Exercise: The data below holds the lines to copy: everything from the line containing "në shkresat e" to the line containing "thotë Çitaku.", both ends included, set down exactly.

Given records:
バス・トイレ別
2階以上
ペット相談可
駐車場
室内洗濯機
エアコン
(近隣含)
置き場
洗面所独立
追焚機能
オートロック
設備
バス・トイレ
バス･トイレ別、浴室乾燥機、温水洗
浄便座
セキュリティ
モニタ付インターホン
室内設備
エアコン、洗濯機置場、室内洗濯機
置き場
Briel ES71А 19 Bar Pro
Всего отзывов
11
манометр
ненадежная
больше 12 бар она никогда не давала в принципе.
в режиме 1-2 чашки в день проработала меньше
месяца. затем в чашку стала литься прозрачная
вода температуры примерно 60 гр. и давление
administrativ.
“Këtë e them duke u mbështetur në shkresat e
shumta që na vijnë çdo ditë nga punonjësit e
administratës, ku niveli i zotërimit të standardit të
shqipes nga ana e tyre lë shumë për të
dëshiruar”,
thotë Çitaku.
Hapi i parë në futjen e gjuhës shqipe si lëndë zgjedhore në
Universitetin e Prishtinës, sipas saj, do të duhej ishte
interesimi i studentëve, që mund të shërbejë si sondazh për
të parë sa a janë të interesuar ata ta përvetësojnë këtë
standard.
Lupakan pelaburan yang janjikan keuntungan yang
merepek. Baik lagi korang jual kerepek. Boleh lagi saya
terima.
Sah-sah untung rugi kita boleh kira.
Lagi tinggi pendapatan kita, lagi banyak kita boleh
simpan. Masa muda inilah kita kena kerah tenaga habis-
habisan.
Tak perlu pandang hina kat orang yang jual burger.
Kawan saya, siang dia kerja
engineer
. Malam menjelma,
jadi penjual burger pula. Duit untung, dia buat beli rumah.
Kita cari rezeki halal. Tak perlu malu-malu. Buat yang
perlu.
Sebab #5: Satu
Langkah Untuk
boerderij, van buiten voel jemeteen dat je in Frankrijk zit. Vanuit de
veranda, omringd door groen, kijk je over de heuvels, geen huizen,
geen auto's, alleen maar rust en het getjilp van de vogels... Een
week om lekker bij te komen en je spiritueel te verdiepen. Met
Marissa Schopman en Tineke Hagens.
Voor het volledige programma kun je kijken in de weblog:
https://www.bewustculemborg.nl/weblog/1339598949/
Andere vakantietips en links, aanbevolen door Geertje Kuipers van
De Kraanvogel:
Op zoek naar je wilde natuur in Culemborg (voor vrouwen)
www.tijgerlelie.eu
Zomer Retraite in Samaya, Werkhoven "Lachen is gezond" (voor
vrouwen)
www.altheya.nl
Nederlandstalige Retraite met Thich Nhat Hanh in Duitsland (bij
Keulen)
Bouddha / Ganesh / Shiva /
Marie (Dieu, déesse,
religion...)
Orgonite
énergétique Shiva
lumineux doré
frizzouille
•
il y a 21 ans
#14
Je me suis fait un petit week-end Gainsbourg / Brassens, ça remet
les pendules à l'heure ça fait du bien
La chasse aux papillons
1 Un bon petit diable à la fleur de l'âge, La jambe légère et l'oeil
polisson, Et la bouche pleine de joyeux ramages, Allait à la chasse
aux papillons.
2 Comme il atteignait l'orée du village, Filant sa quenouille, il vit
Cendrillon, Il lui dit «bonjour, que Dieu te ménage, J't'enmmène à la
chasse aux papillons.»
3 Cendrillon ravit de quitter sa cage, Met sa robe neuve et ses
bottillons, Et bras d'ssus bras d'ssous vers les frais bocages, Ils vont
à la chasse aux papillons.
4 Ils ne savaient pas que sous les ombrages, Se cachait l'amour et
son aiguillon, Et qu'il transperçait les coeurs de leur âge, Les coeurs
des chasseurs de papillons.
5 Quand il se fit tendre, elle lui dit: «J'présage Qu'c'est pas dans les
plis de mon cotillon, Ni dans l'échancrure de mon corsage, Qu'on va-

Worked solution:
“Këtë e them duke u mbështetur në shkresat e
shumta që na vijnë çdo ditë nga punonjësit e
administratës, ku niveli i zotërimit të standardit të
shqipes nga ana e tyre lë shumë për të
dëshiruar”,
thotë Çitaku.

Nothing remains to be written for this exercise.